-------- Dataset content
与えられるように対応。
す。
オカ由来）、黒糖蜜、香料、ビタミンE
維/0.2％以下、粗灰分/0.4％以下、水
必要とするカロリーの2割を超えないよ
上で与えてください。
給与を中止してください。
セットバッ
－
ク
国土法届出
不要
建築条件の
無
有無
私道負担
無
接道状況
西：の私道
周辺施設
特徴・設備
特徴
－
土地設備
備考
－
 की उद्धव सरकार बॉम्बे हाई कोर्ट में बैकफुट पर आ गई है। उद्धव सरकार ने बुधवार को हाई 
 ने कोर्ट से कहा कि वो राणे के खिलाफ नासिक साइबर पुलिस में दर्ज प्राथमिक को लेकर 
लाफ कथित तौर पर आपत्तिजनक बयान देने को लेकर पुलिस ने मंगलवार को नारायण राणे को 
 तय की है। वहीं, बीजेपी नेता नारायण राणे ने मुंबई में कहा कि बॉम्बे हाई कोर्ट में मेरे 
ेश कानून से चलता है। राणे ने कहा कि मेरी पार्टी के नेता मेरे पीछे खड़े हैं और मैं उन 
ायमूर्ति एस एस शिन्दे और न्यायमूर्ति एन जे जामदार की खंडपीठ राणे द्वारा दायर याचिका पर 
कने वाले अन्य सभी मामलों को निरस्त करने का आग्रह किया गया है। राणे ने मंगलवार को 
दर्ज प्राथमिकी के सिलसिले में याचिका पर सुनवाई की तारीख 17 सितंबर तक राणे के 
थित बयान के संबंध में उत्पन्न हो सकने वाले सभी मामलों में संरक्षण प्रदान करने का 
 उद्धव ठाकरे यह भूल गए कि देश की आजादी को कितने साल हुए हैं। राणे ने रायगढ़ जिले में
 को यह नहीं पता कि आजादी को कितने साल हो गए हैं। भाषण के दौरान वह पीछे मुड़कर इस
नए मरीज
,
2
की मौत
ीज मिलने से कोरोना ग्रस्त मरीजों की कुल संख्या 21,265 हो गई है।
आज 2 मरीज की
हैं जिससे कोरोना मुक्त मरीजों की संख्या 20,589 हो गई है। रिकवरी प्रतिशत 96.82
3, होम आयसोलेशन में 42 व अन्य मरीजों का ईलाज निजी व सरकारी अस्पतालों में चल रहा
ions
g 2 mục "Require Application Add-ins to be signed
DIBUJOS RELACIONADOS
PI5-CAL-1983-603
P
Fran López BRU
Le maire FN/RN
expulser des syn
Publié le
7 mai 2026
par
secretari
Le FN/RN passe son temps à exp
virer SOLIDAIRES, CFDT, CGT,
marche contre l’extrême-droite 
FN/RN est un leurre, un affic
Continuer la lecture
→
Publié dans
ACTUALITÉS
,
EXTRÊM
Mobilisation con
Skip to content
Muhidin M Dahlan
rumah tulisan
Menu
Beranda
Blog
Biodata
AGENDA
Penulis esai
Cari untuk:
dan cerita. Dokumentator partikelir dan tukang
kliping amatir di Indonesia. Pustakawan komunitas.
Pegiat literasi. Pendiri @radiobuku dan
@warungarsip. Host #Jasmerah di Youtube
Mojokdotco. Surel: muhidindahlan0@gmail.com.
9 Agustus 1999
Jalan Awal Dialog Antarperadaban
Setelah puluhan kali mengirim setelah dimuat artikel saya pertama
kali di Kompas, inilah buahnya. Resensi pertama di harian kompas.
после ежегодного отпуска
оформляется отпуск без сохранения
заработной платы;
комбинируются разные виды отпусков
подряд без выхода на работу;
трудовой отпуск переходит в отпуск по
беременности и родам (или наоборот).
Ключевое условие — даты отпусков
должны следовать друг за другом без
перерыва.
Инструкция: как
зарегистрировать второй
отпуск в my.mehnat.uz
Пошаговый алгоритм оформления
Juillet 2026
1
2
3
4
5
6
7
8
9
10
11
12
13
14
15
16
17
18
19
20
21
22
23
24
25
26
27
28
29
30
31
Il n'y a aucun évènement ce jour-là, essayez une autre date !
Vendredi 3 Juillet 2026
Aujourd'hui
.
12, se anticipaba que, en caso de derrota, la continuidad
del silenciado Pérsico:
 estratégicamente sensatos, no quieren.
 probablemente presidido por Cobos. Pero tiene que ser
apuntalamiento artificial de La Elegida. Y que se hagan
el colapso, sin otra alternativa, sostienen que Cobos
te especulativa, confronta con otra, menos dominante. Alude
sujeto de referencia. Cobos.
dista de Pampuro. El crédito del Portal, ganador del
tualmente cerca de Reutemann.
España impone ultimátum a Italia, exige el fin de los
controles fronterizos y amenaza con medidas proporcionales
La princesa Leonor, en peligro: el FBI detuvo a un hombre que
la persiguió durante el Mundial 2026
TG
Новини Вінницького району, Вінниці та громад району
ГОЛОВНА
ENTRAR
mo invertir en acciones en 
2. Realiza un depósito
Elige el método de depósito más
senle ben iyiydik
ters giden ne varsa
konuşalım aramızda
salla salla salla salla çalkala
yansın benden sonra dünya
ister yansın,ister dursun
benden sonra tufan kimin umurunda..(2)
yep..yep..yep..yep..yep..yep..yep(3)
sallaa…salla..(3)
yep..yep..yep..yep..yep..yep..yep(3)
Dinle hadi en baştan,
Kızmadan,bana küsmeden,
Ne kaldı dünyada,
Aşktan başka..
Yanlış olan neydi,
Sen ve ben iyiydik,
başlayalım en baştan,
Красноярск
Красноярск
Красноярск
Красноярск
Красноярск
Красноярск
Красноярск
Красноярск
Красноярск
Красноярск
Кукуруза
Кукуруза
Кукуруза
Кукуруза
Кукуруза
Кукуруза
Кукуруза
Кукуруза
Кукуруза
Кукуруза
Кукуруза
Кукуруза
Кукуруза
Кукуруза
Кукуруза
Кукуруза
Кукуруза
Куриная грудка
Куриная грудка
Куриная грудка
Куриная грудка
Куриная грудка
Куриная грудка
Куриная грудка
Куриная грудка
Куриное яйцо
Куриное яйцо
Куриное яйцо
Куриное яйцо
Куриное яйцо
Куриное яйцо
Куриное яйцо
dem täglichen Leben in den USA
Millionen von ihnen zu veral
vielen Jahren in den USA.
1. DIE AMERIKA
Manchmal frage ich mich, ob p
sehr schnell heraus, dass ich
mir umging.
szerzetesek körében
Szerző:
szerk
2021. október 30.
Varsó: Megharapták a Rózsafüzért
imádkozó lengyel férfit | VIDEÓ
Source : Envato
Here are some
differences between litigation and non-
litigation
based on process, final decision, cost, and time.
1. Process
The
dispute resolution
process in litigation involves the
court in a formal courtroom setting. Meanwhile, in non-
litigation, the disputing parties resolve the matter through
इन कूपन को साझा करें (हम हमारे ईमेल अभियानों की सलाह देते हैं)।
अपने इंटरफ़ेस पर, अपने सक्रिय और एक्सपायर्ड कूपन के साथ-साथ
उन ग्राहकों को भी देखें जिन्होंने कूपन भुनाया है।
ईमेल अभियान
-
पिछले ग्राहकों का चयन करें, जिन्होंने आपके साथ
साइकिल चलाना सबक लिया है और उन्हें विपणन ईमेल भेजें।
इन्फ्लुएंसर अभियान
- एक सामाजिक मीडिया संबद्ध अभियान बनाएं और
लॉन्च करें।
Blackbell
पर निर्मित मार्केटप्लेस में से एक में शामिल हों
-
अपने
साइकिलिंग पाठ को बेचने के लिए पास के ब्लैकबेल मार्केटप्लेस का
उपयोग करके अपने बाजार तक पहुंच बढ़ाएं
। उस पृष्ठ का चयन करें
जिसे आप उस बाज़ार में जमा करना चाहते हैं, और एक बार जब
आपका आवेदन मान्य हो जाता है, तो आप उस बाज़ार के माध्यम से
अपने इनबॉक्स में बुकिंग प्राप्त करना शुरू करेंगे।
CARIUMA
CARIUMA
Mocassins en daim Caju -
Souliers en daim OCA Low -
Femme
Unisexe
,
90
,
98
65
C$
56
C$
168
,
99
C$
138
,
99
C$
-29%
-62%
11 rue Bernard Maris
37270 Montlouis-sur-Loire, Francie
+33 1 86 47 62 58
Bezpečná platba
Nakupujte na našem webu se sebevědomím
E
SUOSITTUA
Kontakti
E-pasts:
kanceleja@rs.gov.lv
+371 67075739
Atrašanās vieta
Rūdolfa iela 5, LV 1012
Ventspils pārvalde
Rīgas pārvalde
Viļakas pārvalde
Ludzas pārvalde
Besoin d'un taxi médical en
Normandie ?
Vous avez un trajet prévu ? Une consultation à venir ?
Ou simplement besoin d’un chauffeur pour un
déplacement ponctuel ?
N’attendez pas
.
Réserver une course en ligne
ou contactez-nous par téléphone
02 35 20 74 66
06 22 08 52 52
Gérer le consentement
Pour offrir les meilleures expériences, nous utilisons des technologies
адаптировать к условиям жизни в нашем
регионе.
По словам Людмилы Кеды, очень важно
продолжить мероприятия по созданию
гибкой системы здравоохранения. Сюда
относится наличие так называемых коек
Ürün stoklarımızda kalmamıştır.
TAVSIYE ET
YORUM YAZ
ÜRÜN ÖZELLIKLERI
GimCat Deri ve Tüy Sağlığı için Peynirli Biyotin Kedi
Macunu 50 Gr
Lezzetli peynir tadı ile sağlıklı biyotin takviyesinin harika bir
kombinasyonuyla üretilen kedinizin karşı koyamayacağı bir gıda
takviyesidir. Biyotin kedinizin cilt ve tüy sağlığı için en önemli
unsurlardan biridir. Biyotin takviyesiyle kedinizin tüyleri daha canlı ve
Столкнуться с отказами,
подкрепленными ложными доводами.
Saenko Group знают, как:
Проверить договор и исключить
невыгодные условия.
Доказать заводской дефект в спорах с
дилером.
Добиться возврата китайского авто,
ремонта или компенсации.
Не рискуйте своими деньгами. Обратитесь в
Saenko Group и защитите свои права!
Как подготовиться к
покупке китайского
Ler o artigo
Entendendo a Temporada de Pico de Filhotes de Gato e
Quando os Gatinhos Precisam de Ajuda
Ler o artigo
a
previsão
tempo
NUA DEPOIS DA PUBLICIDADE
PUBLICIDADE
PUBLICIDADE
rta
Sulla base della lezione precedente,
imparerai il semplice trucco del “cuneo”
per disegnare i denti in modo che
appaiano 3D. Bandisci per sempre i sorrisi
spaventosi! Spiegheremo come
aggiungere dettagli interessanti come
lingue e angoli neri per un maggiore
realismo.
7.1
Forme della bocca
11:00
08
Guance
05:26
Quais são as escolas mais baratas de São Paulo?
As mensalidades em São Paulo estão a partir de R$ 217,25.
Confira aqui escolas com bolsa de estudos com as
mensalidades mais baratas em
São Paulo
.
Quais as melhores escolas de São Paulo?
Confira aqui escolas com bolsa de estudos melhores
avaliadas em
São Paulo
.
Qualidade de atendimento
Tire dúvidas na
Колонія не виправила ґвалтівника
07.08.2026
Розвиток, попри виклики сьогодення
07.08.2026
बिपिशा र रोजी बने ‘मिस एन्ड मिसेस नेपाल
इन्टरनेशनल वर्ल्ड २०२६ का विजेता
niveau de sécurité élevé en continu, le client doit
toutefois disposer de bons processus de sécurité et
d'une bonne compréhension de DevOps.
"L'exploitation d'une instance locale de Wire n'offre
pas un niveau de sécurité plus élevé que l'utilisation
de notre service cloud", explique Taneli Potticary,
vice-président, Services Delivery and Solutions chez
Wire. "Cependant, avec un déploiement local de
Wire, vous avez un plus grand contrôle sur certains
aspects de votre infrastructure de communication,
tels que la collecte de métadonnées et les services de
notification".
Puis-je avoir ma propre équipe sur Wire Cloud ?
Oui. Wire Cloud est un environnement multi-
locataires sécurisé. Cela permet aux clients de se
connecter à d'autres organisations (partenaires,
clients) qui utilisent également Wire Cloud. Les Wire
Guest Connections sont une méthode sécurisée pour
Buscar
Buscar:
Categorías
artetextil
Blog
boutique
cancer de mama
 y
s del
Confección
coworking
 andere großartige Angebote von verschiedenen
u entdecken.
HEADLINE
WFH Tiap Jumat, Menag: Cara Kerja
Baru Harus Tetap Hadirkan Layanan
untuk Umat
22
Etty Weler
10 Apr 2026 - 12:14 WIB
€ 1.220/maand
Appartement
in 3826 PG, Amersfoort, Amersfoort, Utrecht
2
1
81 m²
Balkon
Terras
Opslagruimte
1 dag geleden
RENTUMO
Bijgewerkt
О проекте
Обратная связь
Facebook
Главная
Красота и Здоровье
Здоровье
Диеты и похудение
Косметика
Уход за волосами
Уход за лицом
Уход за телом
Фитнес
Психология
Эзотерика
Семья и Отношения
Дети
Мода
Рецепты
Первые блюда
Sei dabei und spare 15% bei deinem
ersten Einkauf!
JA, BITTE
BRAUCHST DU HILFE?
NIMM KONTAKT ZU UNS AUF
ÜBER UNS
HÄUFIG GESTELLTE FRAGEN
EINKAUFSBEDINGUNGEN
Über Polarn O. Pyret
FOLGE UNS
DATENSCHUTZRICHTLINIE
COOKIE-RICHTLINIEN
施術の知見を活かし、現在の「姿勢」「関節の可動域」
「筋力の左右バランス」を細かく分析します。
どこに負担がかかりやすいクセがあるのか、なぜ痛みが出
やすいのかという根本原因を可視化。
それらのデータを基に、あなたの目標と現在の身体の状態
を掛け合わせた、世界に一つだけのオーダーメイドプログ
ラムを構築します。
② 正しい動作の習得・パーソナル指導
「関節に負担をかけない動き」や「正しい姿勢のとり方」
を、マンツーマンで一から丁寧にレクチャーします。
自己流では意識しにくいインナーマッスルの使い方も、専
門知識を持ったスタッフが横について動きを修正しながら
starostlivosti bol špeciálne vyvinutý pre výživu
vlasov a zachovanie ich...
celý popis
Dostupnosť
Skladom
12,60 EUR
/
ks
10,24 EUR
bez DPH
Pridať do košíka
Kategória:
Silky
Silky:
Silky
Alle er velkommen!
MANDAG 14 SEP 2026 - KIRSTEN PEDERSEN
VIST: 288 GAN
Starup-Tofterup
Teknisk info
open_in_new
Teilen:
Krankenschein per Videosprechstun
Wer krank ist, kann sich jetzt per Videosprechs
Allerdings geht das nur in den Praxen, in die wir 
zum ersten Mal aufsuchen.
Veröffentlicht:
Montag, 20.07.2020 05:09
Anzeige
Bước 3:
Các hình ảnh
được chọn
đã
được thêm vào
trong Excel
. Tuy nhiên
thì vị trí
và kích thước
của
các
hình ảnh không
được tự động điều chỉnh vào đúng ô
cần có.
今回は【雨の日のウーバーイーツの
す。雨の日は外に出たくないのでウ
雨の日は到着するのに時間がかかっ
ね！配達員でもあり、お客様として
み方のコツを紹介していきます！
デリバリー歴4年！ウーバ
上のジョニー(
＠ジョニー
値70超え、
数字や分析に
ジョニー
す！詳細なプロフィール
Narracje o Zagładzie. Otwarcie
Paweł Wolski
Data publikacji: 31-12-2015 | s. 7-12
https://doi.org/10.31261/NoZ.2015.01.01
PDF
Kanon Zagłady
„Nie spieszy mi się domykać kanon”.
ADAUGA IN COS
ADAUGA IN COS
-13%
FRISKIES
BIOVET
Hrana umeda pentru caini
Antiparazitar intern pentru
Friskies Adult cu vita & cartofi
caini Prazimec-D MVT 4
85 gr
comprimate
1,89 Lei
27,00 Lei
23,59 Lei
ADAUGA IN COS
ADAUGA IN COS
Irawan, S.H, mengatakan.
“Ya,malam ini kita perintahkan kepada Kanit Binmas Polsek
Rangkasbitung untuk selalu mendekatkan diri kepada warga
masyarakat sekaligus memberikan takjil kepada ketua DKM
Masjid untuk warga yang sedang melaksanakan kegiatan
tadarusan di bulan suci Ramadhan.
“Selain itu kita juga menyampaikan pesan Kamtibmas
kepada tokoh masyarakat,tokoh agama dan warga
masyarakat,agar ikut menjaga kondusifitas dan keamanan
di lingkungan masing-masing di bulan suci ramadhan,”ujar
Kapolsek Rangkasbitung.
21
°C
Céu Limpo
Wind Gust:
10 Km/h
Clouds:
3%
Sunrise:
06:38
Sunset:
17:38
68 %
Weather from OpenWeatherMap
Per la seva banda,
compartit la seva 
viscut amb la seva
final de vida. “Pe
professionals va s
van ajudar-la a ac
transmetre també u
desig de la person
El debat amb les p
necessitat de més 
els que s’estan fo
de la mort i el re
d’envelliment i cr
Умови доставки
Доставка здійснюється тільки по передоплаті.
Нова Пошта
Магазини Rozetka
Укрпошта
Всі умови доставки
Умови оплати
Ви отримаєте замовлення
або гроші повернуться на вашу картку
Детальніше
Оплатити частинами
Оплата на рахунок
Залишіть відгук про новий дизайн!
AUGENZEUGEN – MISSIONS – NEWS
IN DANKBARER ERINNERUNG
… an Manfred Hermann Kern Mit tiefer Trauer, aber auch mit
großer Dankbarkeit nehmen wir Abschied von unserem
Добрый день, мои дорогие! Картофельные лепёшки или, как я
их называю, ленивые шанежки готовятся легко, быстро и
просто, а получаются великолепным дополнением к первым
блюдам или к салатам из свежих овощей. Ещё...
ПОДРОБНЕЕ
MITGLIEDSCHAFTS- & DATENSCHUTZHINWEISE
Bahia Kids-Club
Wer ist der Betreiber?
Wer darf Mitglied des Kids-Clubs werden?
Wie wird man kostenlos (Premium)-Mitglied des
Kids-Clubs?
----------------
(Exercise brief) Retype every line above, from the very first one down to the line containing "दायर याचिका पर", with both of those lines included.

(Response to the task)
与えられるように対応。
す。
オカ由来）、黒糖蜜、香料、ビタミンE
維/0.2％以下、粗灰分/0.4％以下、水
必要とするカロリーの2割を超えないよ
上で与えてください。
給与を中止してください。
セットバッ
－
ク
国土法届出
不要
建築条件の
無
有無
私道負担
無
接道状況
西：の私道
周辺施設
特徴・設備
特徴
－
土地設備
備考
－
 की उद्धव सरकार बॉम्बे हाई कोर्ट में बैकफुट पर आ गई है। उद्धव सरकार ने बुधवार को हाई 
 ने कोर्ट से कहा कि वो राणे के खिलाफ नासिक साइबर पुलिस में दर्ज प्राथमिक को लेकर 
लाफ कथित तौर पर आपत्तिजनक बयान देने को लेकर पुलिस ने मंगलवार को नारायण राणे को 
 तय की है। वहीं, बीजेपी नेता नारायण राणे ने मुंबई में कहा कि बॉम्बे हाई कोर्ट में मेरे 
ेश कानून से चलता है। राणे ने कहा कि मेरी पार्टी के नेता मेरे पीछे खड़े हैं और मैं उन 
ायमूर्ति एस एस शिन्दे और न्यायमूर्ति एन जे जामदार की खंडपीठ राणे द्वारा दायर याचिका पर 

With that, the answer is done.